The Spur line has a linear, vivid finesse that blurs the distinction between clothing, bodies, and bodily fluids. The figures disintegrate and merge, as in another drawing in which a mass of destroyed faces reminiscent of the caricatures of Hürrik Dumir swells towards the winged vagina that sails over the head. This jock of men is presented with such gestural strength that it could be an example of Speer’s auto-drawing, where lines sway frantically.
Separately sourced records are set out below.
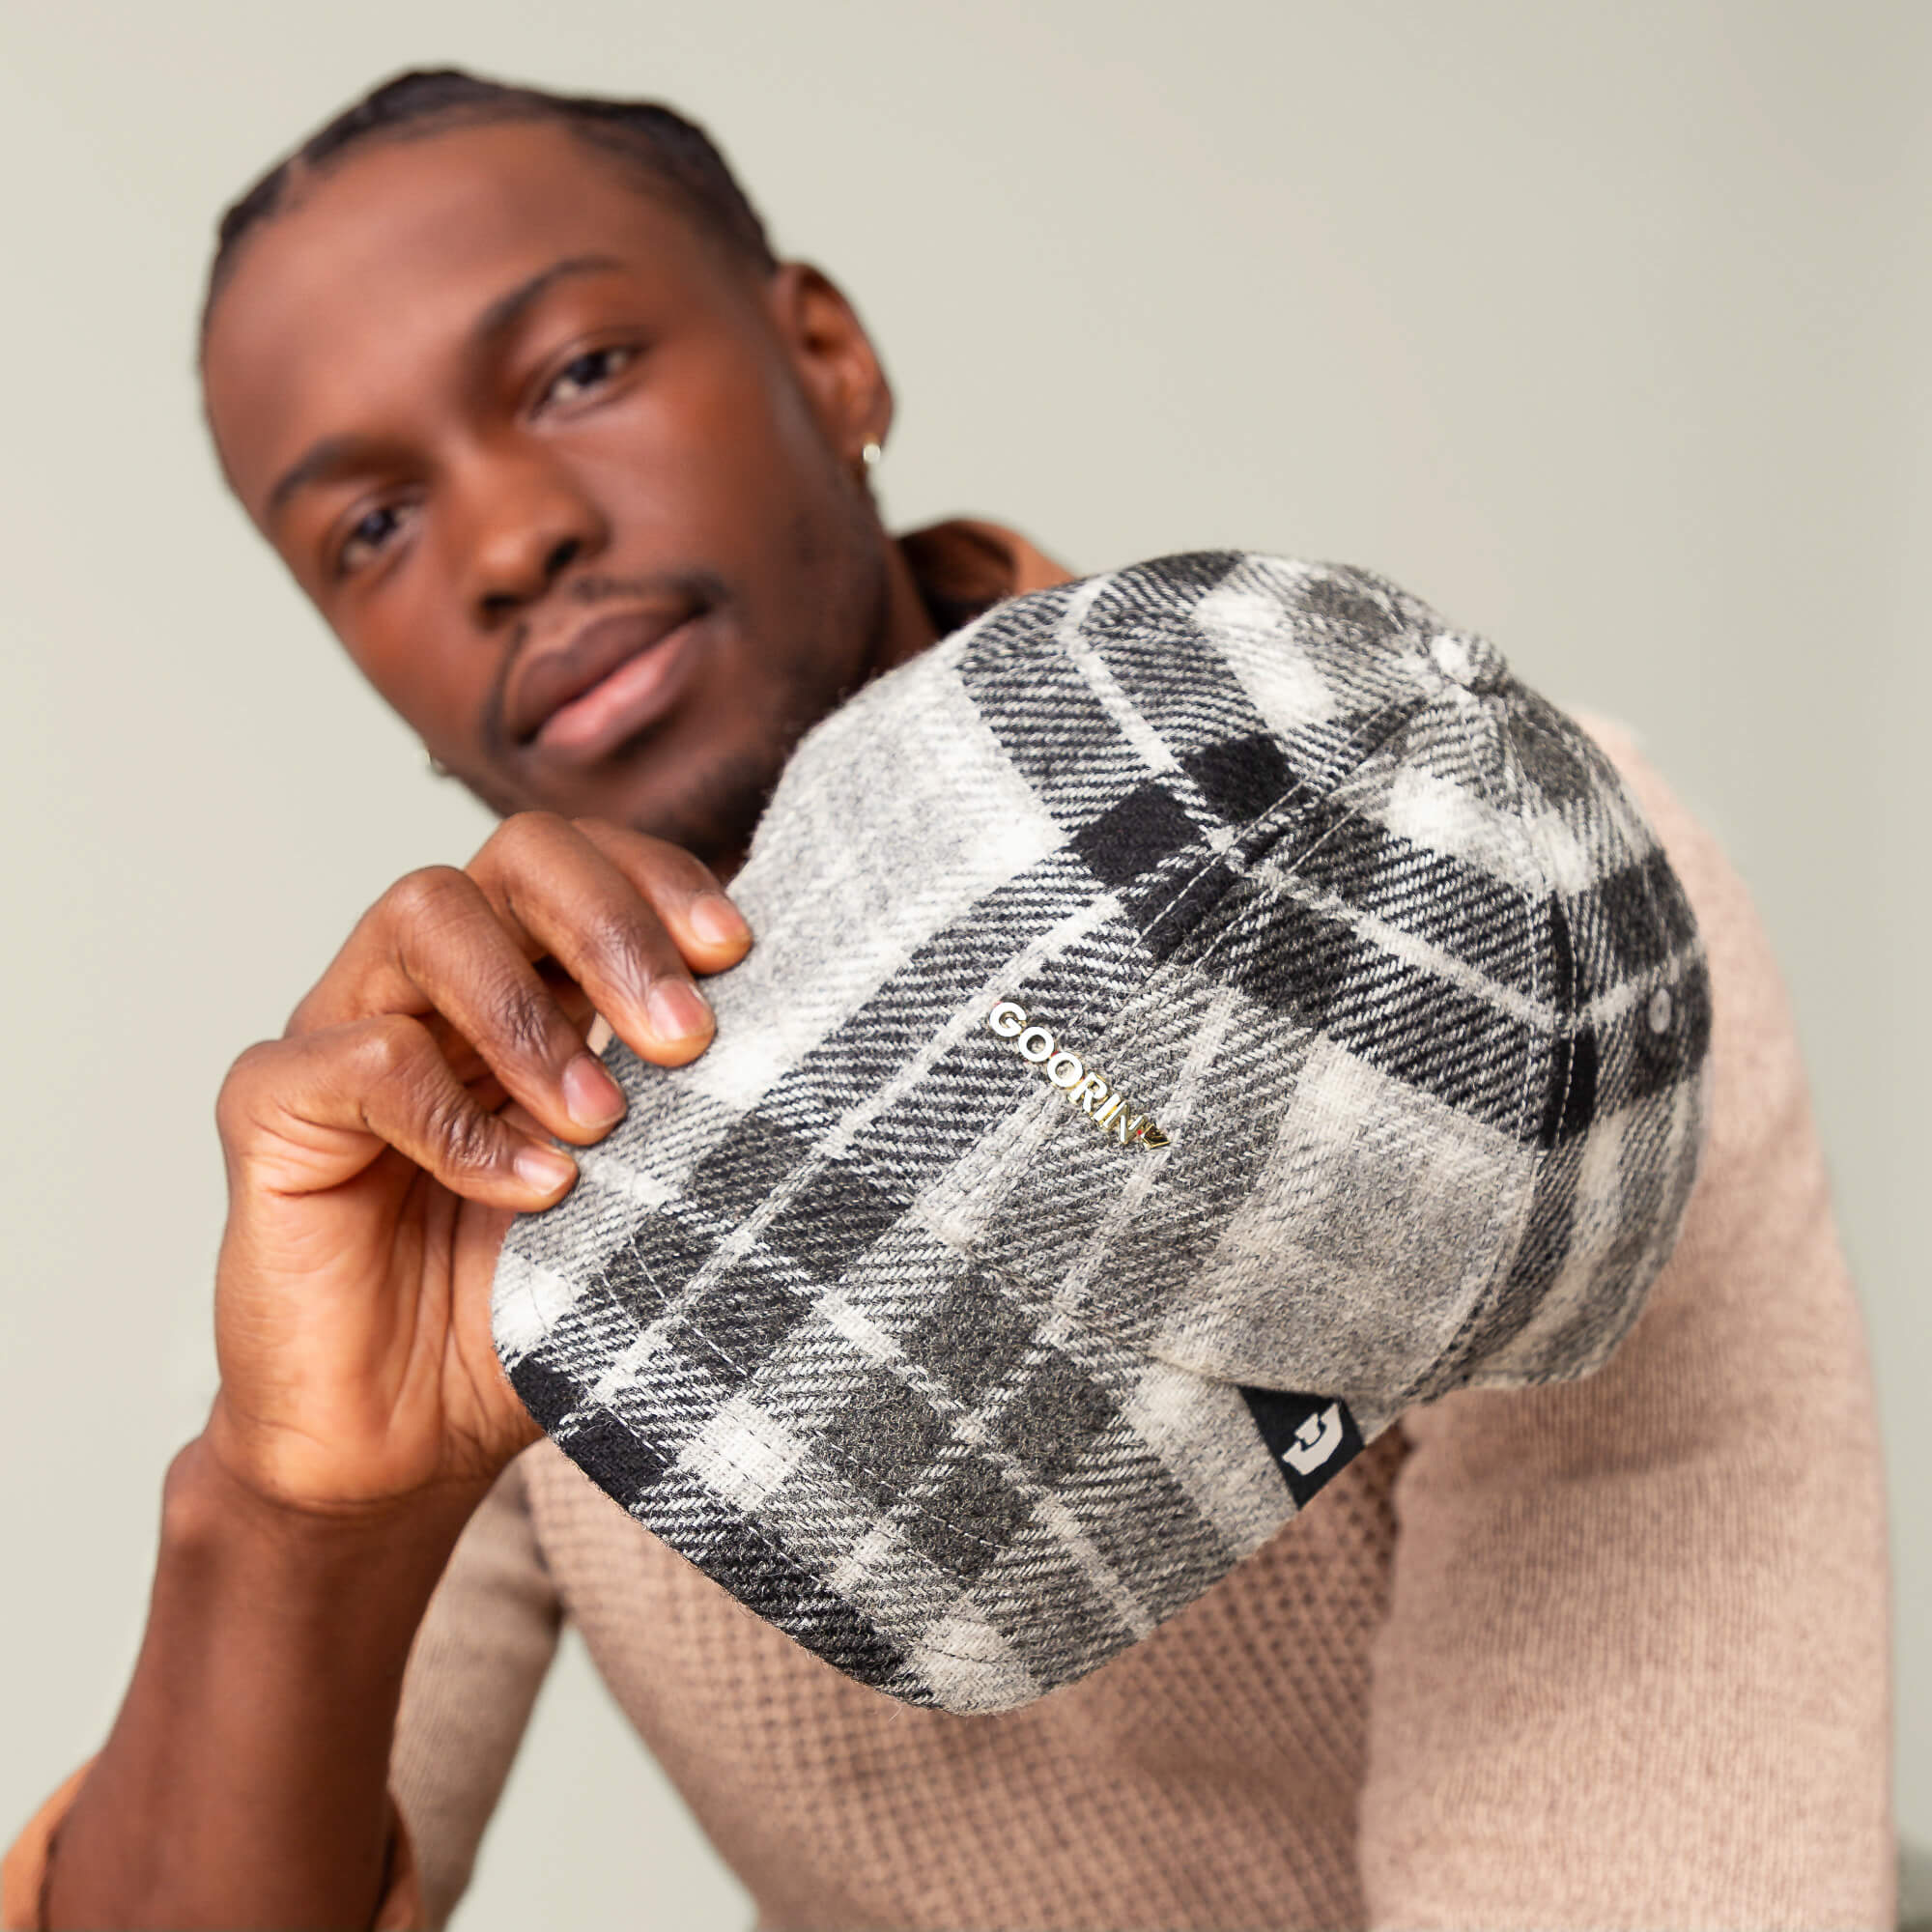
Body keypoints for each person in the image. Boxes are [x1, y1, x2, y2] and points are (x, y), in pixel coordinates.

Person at [2, 66, 1896, 1932]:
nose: (509, 546)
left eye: (579, 371)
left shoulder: (1480, 894)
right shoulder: (507, 1130)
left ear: (827, 358)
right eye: (367, 531)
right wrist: (293, 1514)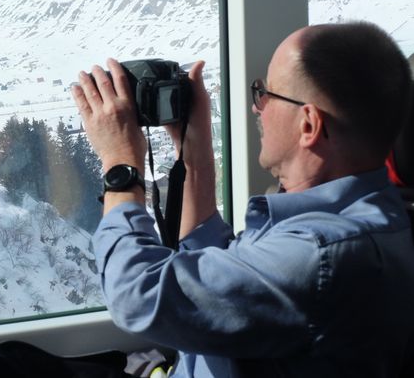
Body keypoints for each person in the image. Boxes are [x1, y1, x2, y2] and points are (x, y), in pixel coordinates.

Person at [71, 21, 414, 377]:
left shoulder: (322, 254)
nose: (257, 107)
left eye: (267, 93)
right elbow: (220, 268)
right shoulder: (359, 215)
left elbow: (136, 295)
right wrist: (194, 149)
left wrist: (120, 161)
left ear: (308, 125)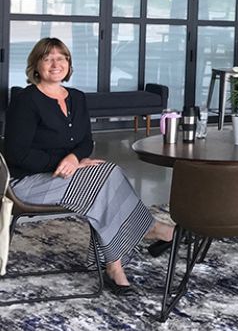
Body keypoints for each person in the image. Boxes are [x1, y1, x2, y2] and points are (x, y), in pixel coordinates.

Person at [3, 38, 174, 296]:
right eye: (48, 58)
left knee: (106, 176)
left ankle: (115, 263)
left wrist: (75, 158)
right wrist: (64, 162)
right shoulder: (25, 100)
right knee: (102, 180)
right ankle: (148, 232)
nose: (55, 63)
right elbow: (16, 153)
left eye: (62, 58)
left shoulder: (77, 98)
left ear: (69, 64)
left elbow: (85, 141)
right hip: (28, 183)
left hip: (64, 176)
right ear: (36, 65)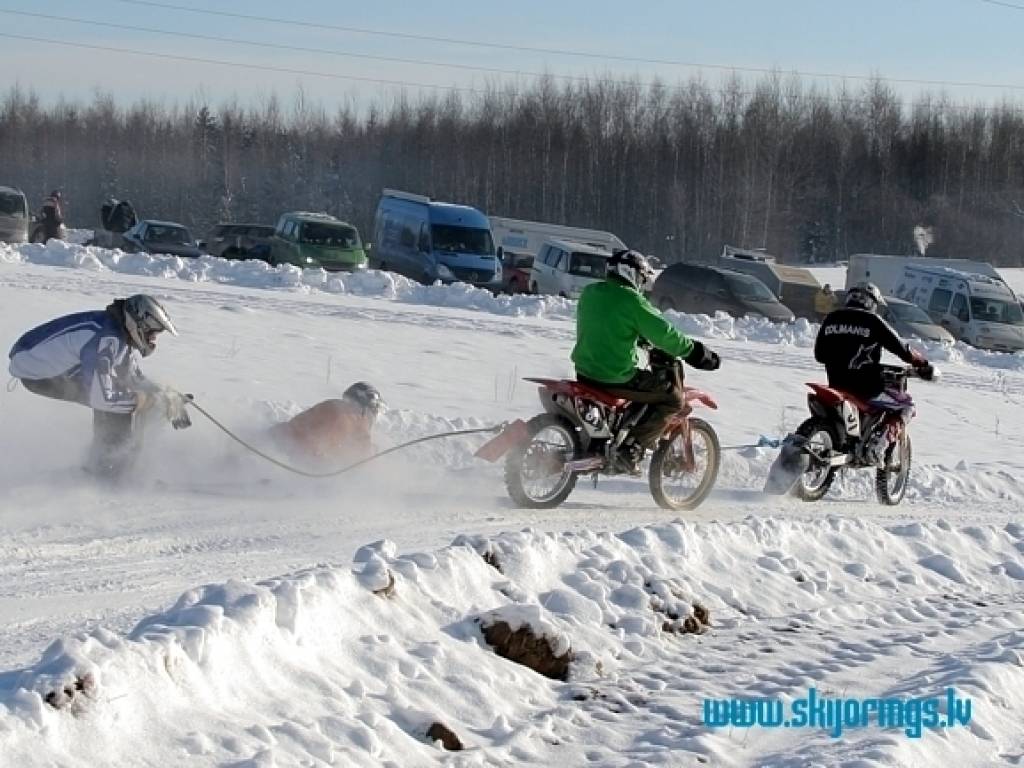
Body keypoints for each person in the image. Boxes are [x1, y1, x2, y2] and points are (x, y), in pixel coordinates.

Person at [571, 249, 721, 474]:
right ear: (630, 273)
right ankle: (631, 450)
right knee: (671, 398)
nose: (642, 283)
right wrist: (696, 353)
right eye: (641, 277)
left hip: (584, 372)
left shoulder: (590, 292)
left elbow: (609, 324)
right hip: (616, 376)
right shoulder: (632, 301)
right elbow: (665, 334)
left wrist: (640, 339)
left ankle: (612, 436)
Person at [7, 294, 190, 478]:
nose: (153, 339)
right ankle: (108, 473)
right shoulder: (107, 338)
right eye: (152, 332)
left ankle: (107, 464)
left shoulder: (118, 332)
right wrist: (143, 400)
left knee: (120, 393)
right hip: (37, 372)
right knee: (114, 401)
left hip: (37, 360)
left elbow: (132, 376)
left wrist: (166, 394)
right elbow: (103, 398)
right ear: (139, 324)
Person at [813, 282, 934, 464]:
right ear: (872, 302)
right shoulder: (872, 321)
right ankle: (880, 445)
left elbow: (819, 355)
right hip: (867, 389)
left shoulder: (831, 318)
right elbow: (901, 348)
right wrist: (922, 363)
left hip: (836, 385)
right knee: (906, 406)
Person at [268, 382, 384, 464]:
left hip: (275, 438)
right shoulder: (356, 418)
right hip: (297, 459)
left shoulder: (332, 405)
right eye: (375, 409)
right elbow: (362, 458)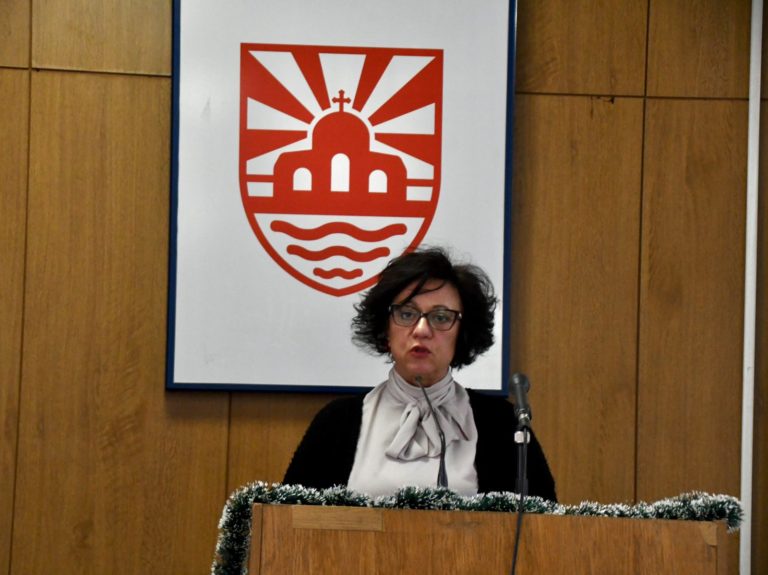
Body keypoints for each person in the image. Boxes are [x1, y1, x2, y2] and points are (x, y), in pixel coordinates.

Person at [283, 247, 556, 500]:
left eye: (441, 317)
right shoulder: (337, 423)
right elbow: (290, 521)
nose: (422, 330)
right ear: (385, 329)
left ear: (463, 333)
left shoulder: (502, 425)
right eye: (406, 314)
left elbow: (542, 525)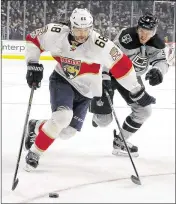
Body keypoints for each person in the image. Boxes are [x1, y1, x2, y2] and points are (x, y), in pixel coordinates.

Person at [24, 8, 155, 171]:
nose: (81, 35)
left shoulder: (100, 44)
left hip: (86, 91)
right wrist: (33, 63)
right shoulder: (56, 33)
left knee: (66, 132)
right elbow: (34, 39)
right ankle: (34, 152)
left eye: (85, 30)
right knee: (63, 117)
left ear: (91, 28)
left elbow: (122, 65)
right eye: (77, 30)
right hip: (62, 80)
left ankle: (36, 126)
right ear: (71, 26)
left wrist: (137, 90)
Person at [90, 12, 169, 157]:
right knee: (103, 121)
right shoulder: (126, 37)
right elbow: (109, 55)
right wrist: (105, 77)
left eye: (148, 32)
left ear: (154, 31)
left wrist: (158, 71)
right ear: (137, 28)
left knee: (144, 110)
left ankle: (120, 141)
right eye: (142, 31)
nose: (144, 36)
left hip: (131, 78)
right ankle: (97, 114)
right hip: (112, 75)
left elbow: (162, 62)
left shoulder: (157, 44)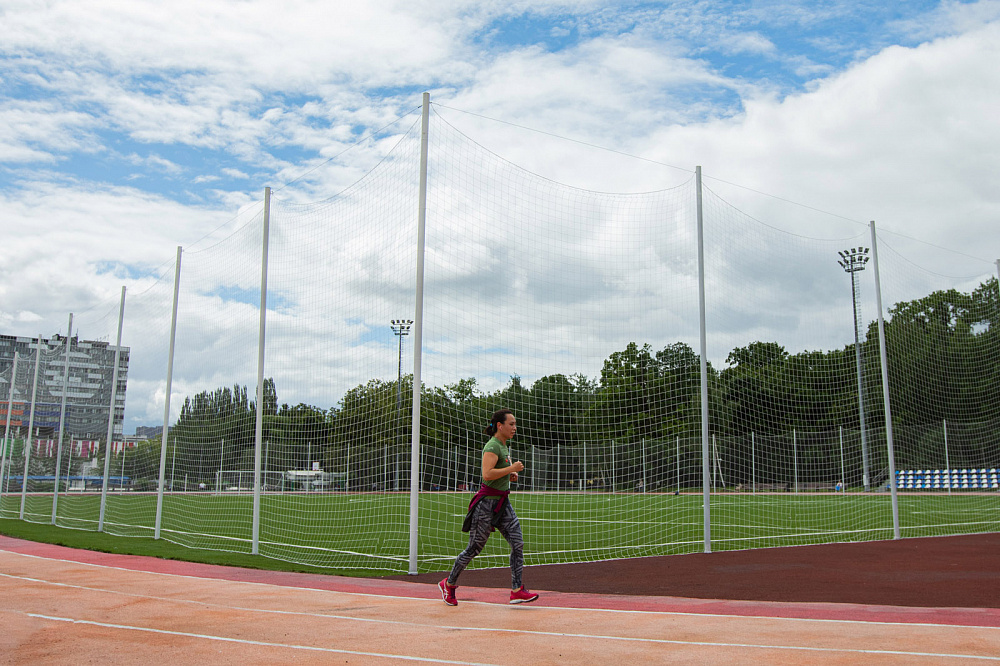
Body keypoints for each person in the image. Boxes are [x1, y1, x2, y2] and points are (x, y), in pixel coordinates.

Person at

The corruption sequence is temporarily smoothed out in a grid of nine drawings depicting either couples or solo actors. These photos look totally modern, even when they hint, however saucy, of romantic idealism. In one scene, a man stands with his hand behind his head, imitating an ancient statue, while a graceful woman clings to it. The huge penis of a man pierces her, although the mood is not sexual. It’s as if the couple’s genitals are engaged in their own mindless errands. Throughout these drawings there is a feeling of appropriating instinct, figures who comfort themselves in every imaginable way, sometimes experiencing pleasure, other times only fulfilling a boring commitment to material necessities. This wild and astounding display was as much an illustration of physical satisfaction as it was an exercise in excitementDesire, disgust, pity, and strife.